Questionado sobre o disparo de telefonemas, Gouvêa Vieira limitou-se a afirmar, em nota, que a candidata de oposição integrou a diretoria da Firjan por mais de duas décadas.

“É alguém a quem respeito e quero bem. É importante que não permita que a eleição se transforme num vale tudo promovido por terceiros. O que se espera da candidata é um debate de ideias, não de ofensas”.
Há 28 anos presidindo o Sindicato das Indústrias de Artefato de Papel, Papelão e Cortiça do Estado do Rio de Janeiro, Ângela Costa também prega união em seu discurso, dizendo-se ainda “uma pessoa voltada para o futuro”.

“Tanto que o programa da chapa Renovação e Transparência mira em uma Firjan que fortaleça seus sindicatos e que, estes, fortaleçam as empresas, sobretudo as pequenas e médias. Vivemos em um momento de alta complexidade para a economia como um todo. O Rio de Janeiro, em especial, precisa de entidades que se unam”, diz.

Enquanto isso, os opositores de Gouvêa Vieira disparam mensagens com trechos do depoimento em que o ex-diretor da Petrobras Nestor Cerveró menciona a compra da Ipiranga pela Petrobras em 2007.

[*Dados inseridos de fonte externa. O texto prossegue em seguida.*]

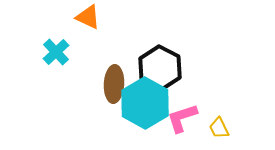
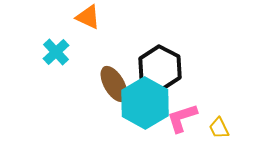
brown ellipse: rotated 33 degrees counterclockwise
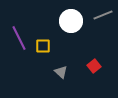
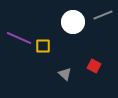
white circle: moved 2 px right, 1 px down
purple line: rotated 40 degrees counterclockwise
red square: rotated 24 degrees counterclockwise
gray triangle: moved 4 px right, 2 px down
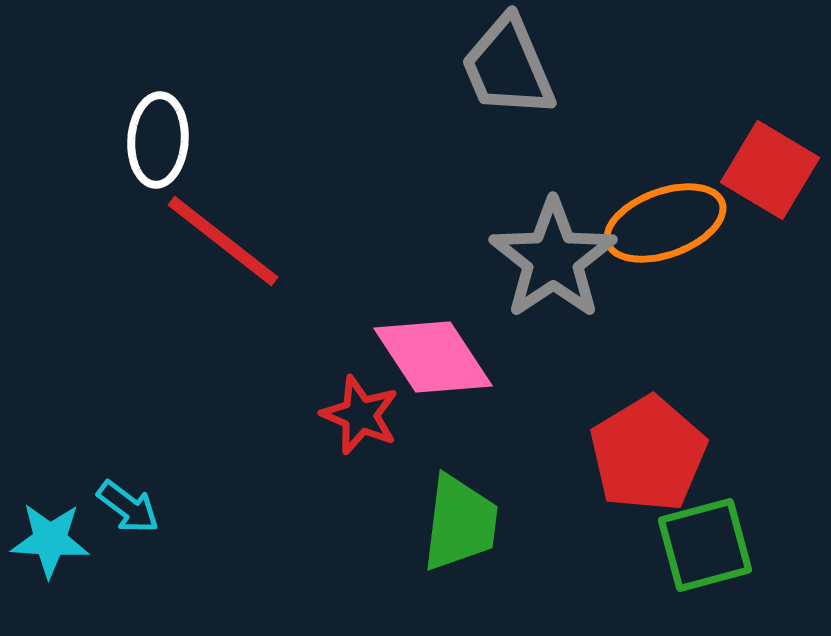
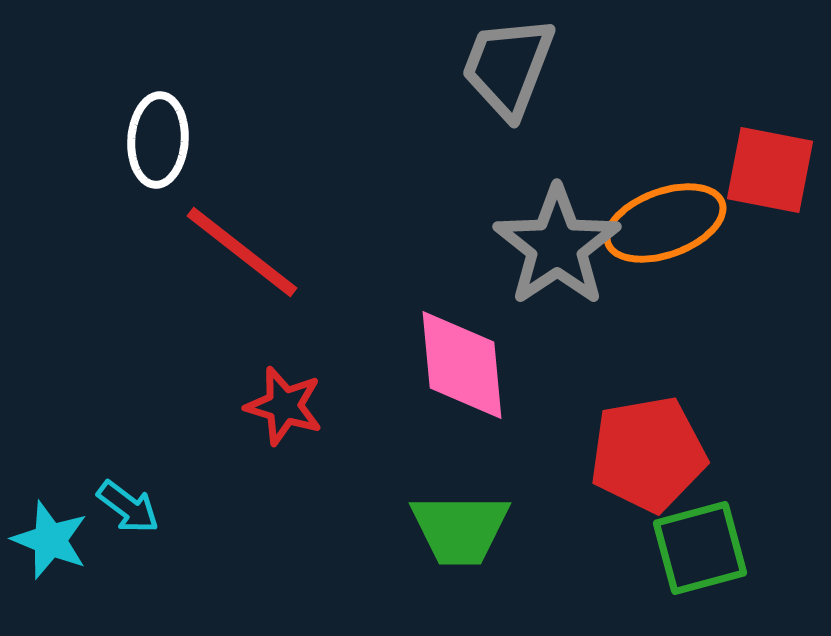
gray trapezoid: rotated 44 degrees clockwise
red square: rotated 20 degrees counterclockwise
red line: moved 19 px right, 11 px down
gray star: moved 4 px right, 13 px up
pink diamond: moved 29 px right, 8 px down; rotated 28 degrees clockwise
red star: moved 76 px left, 9 px up; rotated 6 degrees counterclockwise
red pentagon: rotated 21 degrees clockwise
green trapezoid: moved 6 px down; rotated 83 degrees clockwise
cyan star: rotated 18 degrees clockwise
green square: moved 5 px left, 3 px down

Segundo ele, a Ipiranga pedira US$ 1 bilhão, mas a Petrobras, ao lado da Braskem e do grupo Ultra, acabou pagando US$ 4 bilhões, apesar de o valor de mercado ser US$ 2 bilhões. De acordo com ele, parte do dinheiro envolvido foi para campanhas do PT.

Na ocasião, Gouvêa Vieira, já presidente da Firjan, era integrante de uma das cinco famílias até então acionistas da Ipiranga e afirmou que a proposta havia sido "irrecusável". Cerveró apontou que a operação levantou questionamentos no conselho da Petrobras, mas foi aprovada. O ex-diretor chamou a operação de "um escândalo".

Gouvêa Vieira afirma o referido delator nem mesmo formula uma acusação. “A família Gouvêa Vieira é integrada por pessoas de bem. Suas reputações e trajetórias falam por si”.

Vice na chapa de oposição, Mauro Campos diz lembrar que Gouvêa Vieira costumava receber o ex-presidente Luiz Inácio Lula da Silva para almoços. Campos diz guardar um recorte de reportagem do jornal O Globo, segundo a qual Gouvêa Vieira foi citado em um email de um diretor da Odebrecht ligado ao cartel que atuava na Petrobras e ao ex-governador do Rio Sérgio Cabral (MDB).

Na ocasião, ele alegou que, como presidente do Firjan, mantém interlocução permanente com as principais lideranças políticas do estado e do país e que Cabral sempre foi um desses interlocutores.
Gouvêa Vieira afirma que se não houvesse total transparência das atividades da Firjan, reportando as decisões e iniciativas aos sindicatos industriais através das instâncias internas da casa ou de comunicados, não teria sido eleito para o atual mandato nem recebido a solicitação de 70 sindicatos para que se candidatasse.

O colégio eleitoral da Firjan é composto por representantes de cem sindicatos aptos a votar. Cada chapa é formada por 42 delegados. A primeira votação está programada para o dia 17, podendo ocorrer novamente nos dia 24 e 31 de agosto na remota hipótese da falta de quórum nas anteriores.